** ENTRIES SUPPLIED follows **
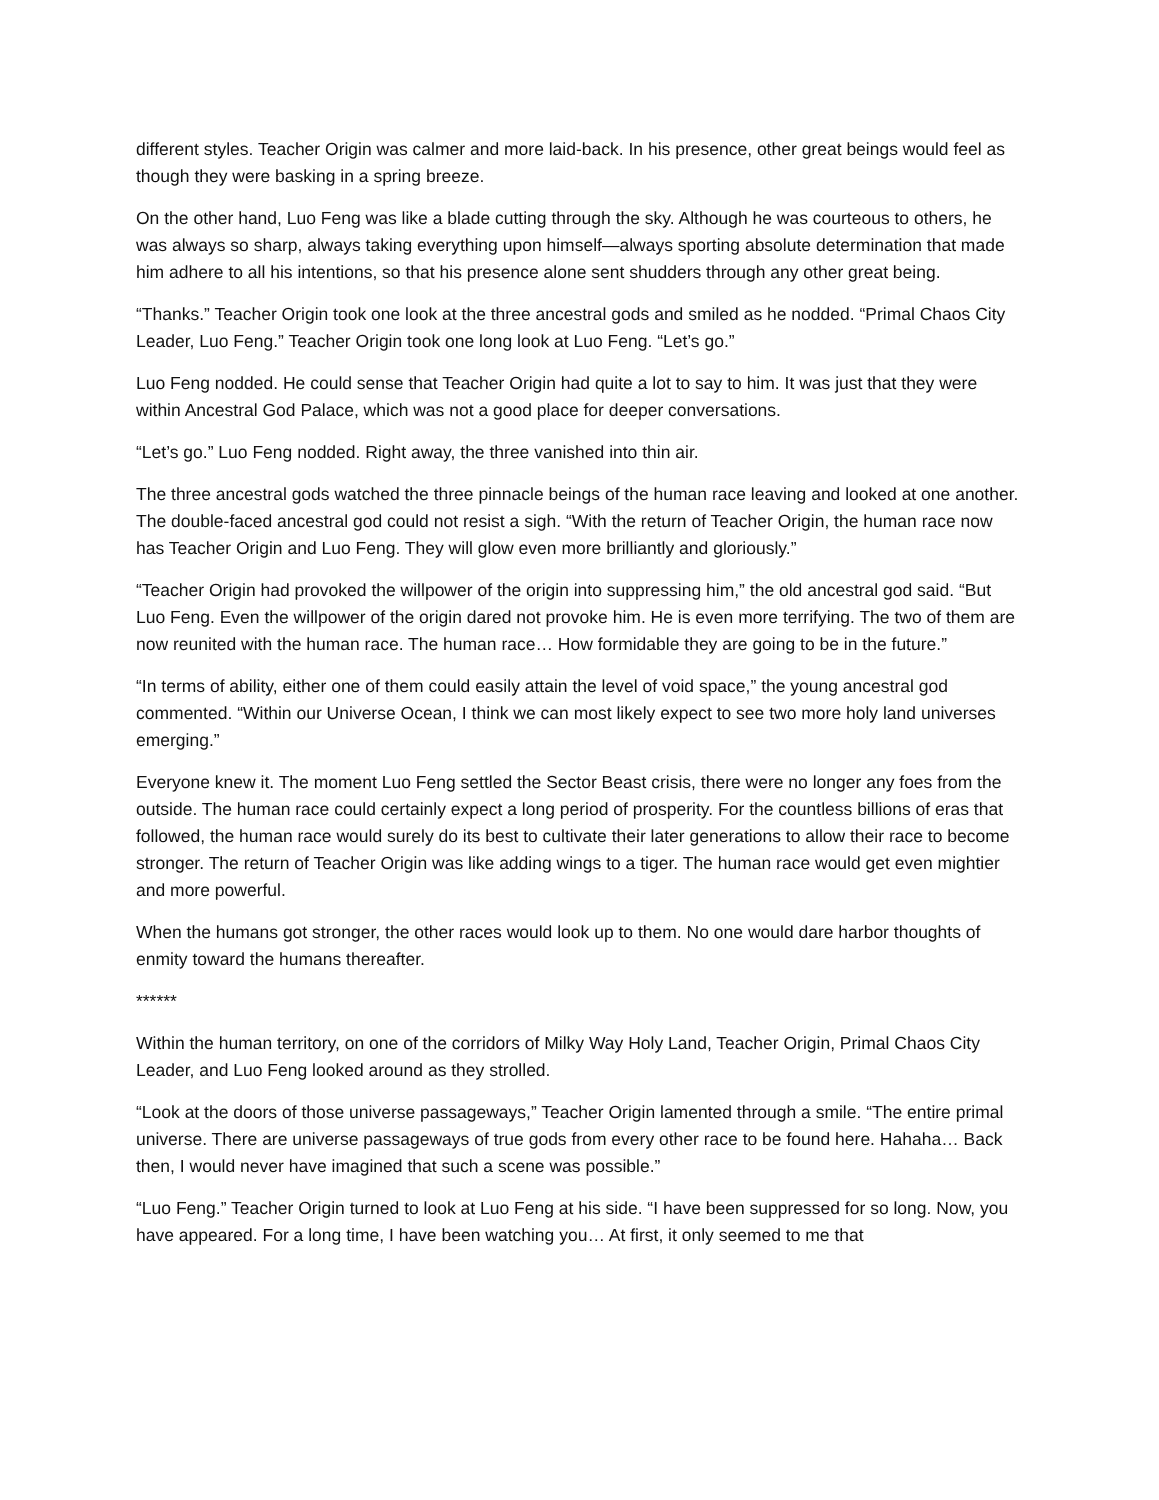different styles. Teacher Origin was calmer and more laid-back. In his presence, other great beings would feel as though they were basking in a spring breeze.
On the other hand, Luo Feng was like a blade cutting through the sky. Although he was courteous to others, he was always so sharp, always taking everything upon himself—always sporting absolute determination that made him adhere to all his intentions, so that his presence alone sent shudders through any other great being.
“Thanks.” Teacher Origin took one look at the three ancestral gods and smiled as he nodded. “Primal Chaos City Leader, Luo Feng.” Teacher Origin took one long look at Luo Feng. “Let’s go.”
Luo Feng nodded. He could sense that Teacher Origin had quite a lot to say to him. It was just that they were within Ancestral God Palace, which was not a good place for deeper conversations.
“Let’s go.” Luo Feng nodded. Right away, the three vanished into thin air.
The three ancestral gods watched the three pinnacle beings of the human race leaving and looked at one another. The double-faced ancestral god could not resist a sigh. “With the return of Teacher Origin, the human race now has Teacher Origin and Luo Feng. They will glow even more brilliantly and gloriously.”
“Teacher Origin had provoked the willpower of the origin into suppressing him,” the old ancestral god said. “But Luo Feng. Even the willpower of the origin dared not provoke him. He is even more terrifying. The two of them are now reunited with the human race. The human race… How formidable they are going to be in the future.”
“In terms of ability, either one of them could easily attain the level of void space,” the young ancestral god commented. “Within our Universe Ocean, I think we can most likely expect to see two more holy land universes emerging.”
Everyone knew it. The moment Luo Feng settled the Sector Beast crisis, there were no longer any foes from the outside. The human race could certainly expect a long period of prosperity. For the countless billions of eras that followed, the human race would surely do its best to cultivate their later generations to allow their race to become stronger. The return of Teacher Origin was like adding wings to a tiger. The human race would get even mightier and more powerful.
When the humans got stronger, the other races would look up to them. No one would dare harbor thoughts of enmity toward the humans thereafter.
******
Within the human territory, on one of the corridors of Milky Way Holy Land, Teacher Origin, Primal Chaos City Leader, and Luo Feng looked around as they strolled.
“Look at the doors of those universe passageways,” Teacher Origin lamented through a smile. “The entire primal universe. There are universe passageways of true gods from every other race to be found here. Hahaha… Back then, I would never have imagined that such a scene was possible.”
“Luo Feng.” Teacher Origin turned to look at Luo Feng at his side. “I have been suppressed for so long. Now, you have appeared. For a long time, I have been watching you… At first, it only seemed to me that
** End of ENTRIES SUPPLIED **
### ASSIGNMENT:
For each line in the records that holds "City", show that line as it stands.

### TASK ANSWER:
“Thanks.” Teacher Origin took one look at the three ancestral gods and smiled as he nodded. “Primal Chaos City Leader, Luo Feng.” Teacher Origin took one long look at Luo Feng. “Let’s go.”
Within the human territory, on one of the corridors of Milky Way Holy Land, Teacher Origin, Primal Chaos City Leader, and Luo Feng looked around as they strolled.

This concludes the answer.